C99 5.2.4.1 "Translation limits" minimal size

The implementation shall be able to translate and execute at least one program that contains at least one instance of every one of the following limits: 13)

  • 65535 bytes in an object (in a hosted environment only)
  1. Implementations should avoid imposing fixed translation limits whenever possible.

This suggests that a conforming implementation could refuse to compile an object (which includes arrays) with more than short bytes.

PTRDIFF_MAX also imposes some limits on array says

The C99 standard 6.5.6 Additive operators says:

9 When two pointers are subtracted, both shall point to elements of the same array object, or one past the last element of the array object; the result is the difference of the subscripts of the two array elements. The size of the result is implementation-defined, and its type (a signed integer type) is ptrdiff_t defined in the <stddef.h> header. If the result is not representable in an object of that type, the behavior is undefined.

Which implies to me that arrays larger than ptrdiff_t are allowed in theory, but then you cannot take the difference of their addresses portabibly.
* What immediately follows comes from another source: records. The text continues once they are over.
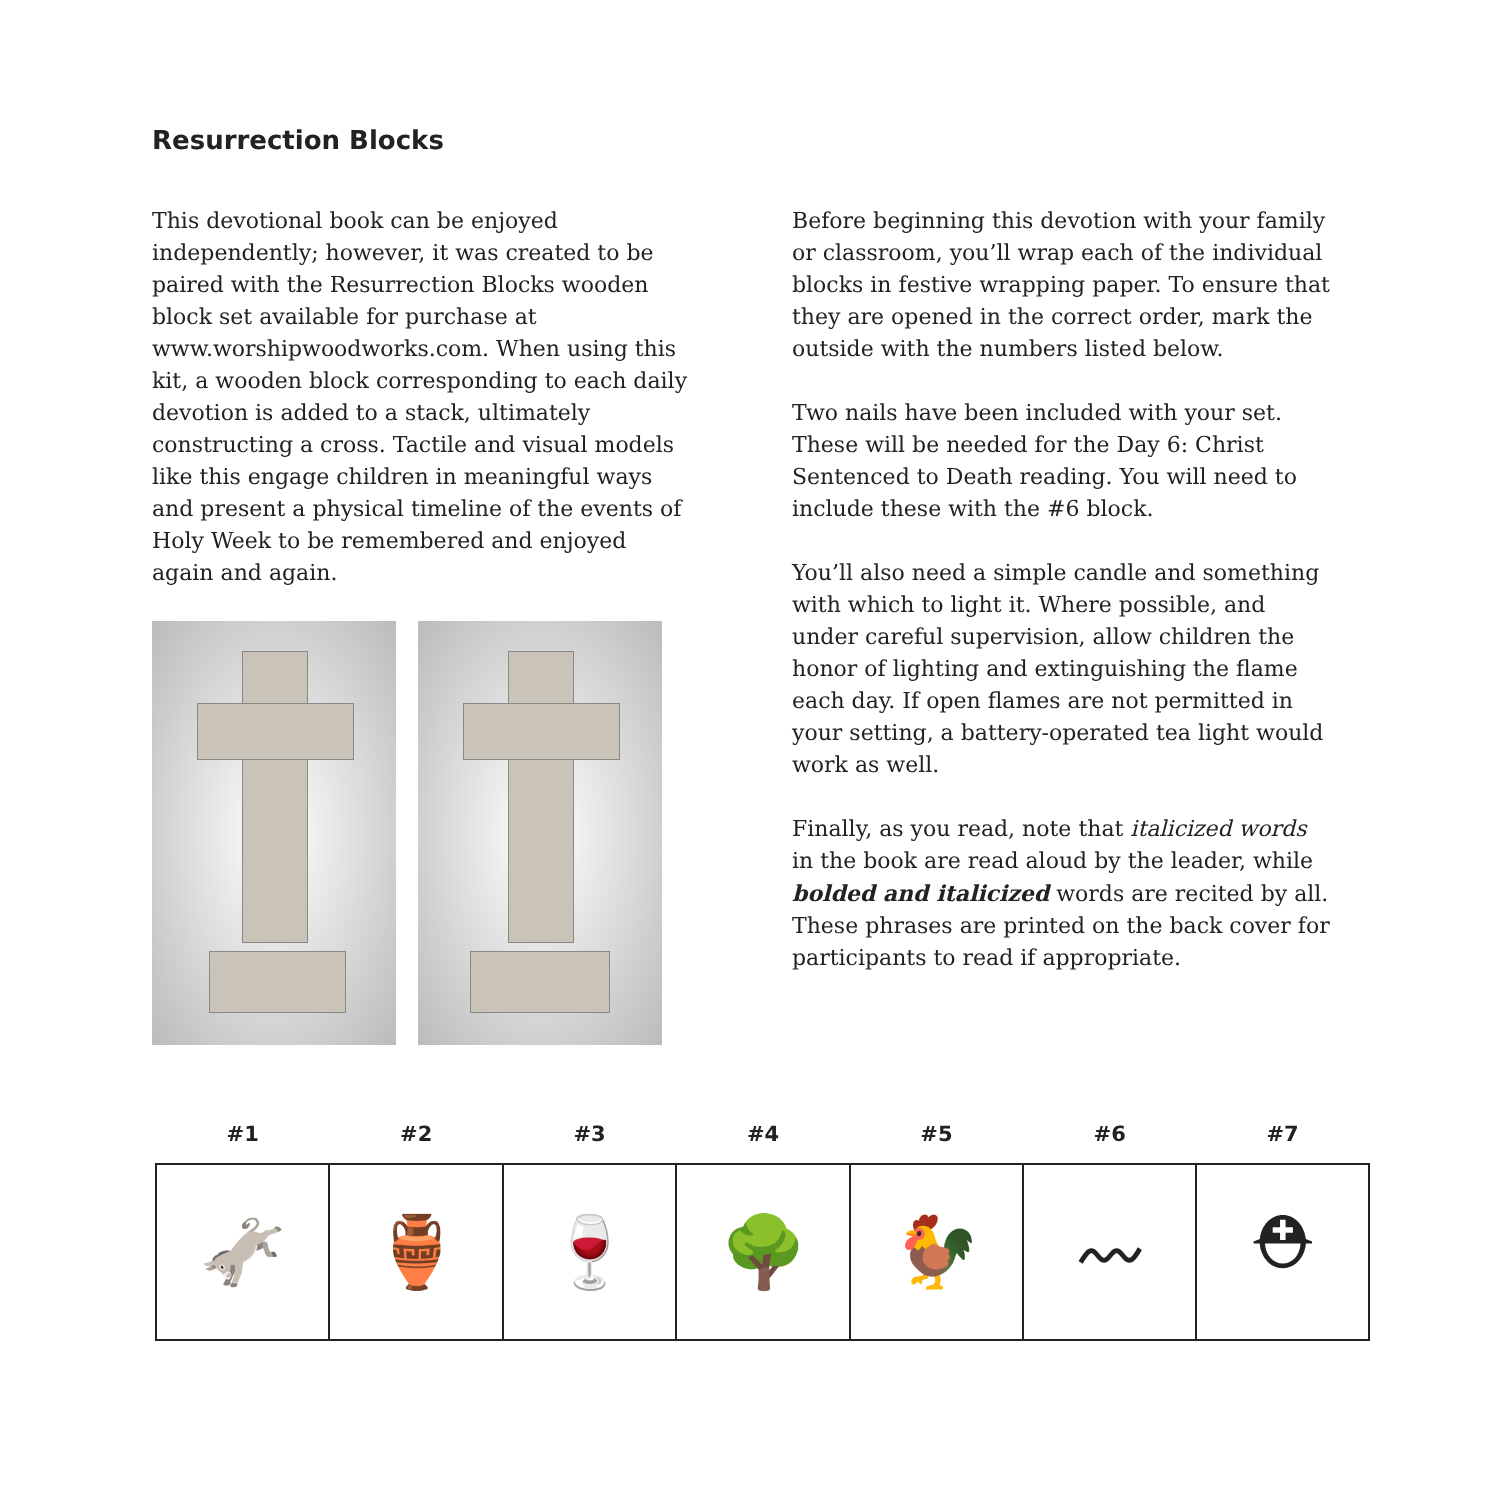Resurrection Blocks
This devotional book can be enjoyed independently; however, it was created to be paired with the Resurrection Blocks wooden block set available for purchase at www.worshipwoodworks.com. When using this kit, a wooden block corresponding to each daily devotion is added to a stack, ultimately constructing a cross. Tactile and visual models like this engage children in meaningful ways and present a physical timeline of the events of Holy Week to be remembered and enjoyed again and again.
Before beginning this devotion with your family or classroom, you’ll wrap each of the individual blocks in festive wrapping paper. To ensure that they are opened in the correct order, mark the outside with the numbers listed below.
Two nails have been included with your set. These will be needed for the Day 6: Christ Sentenced to Death reading. You will need to include these with the #6 block.
You’ll also need a simple candle and something with which to light it. Where possible, and under careful supervision, allow children the honor of lighting and extinguishing the flame each day. If open flames are not permitted in your setting, a battery-operated tea light would work as well.
Finally, as you read, note that italicized words in the book are read aloud by the leader, while bolded and italicized words are recited by all. These phrases are printed on the back cover for participants to read if appropriate.
| #1 | #2 | #3 | #4 | #5 | #6 | #7 |
| --- | --- | --- | --- | --- | --- | --- |
| 🫏 | 🏺 | 🍷 | 🌳 | 🐓 | 〰 | ⛑ |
So perhaps for this reason, GCC just seems to limit you to ptrdiff_t. This is also mentioned at: Why is the maximum size of an array "too large"?

Experiments

Maybe what ultimately matters is whatever your compiler will accept, so here we go:

main.c

#include <stdint.h>

TYPE a[(NELEMS)];

int main(void) {
    return 0;
}

sizes.c

#include <stdint.h>
#include <stdio.h>

int main(void) {
    printf("PTRDIFF_MAX 0x%jx\n", (uintmax_t)PTRDIFF_MAX);
    printf("SIZE_MAX    0x%jx\n", (uintmax_t)SIZE_MAX);
    return 0;
}

And then we try to compile with:

gcc -ggdb3 -O0 -std=c99 -Wall -Wextra -pedantic -o sizes.out sizes.c
./sizes.out
gcc -ggdb3 -O0 -std=c99 -Wall -Wextra -pedantic -o main.out \
  -DNELEMS='((2lu << 62) - 1)' -DTYPE=uint8_t main.c

Results:

  • PTRDIFF_MAX: 0x7fffffffffffffff = 2^63 - 1

  • SIZE_MAX: 0xffffffffffffffff = 2^64 - 1

  • -DNELEMS='((2lu << 62) - 1)' -DTYPE=uint8_t: compiles (== 2^63 - 1). Running it segfaults immediately on my mere 32 GB RAM system :-)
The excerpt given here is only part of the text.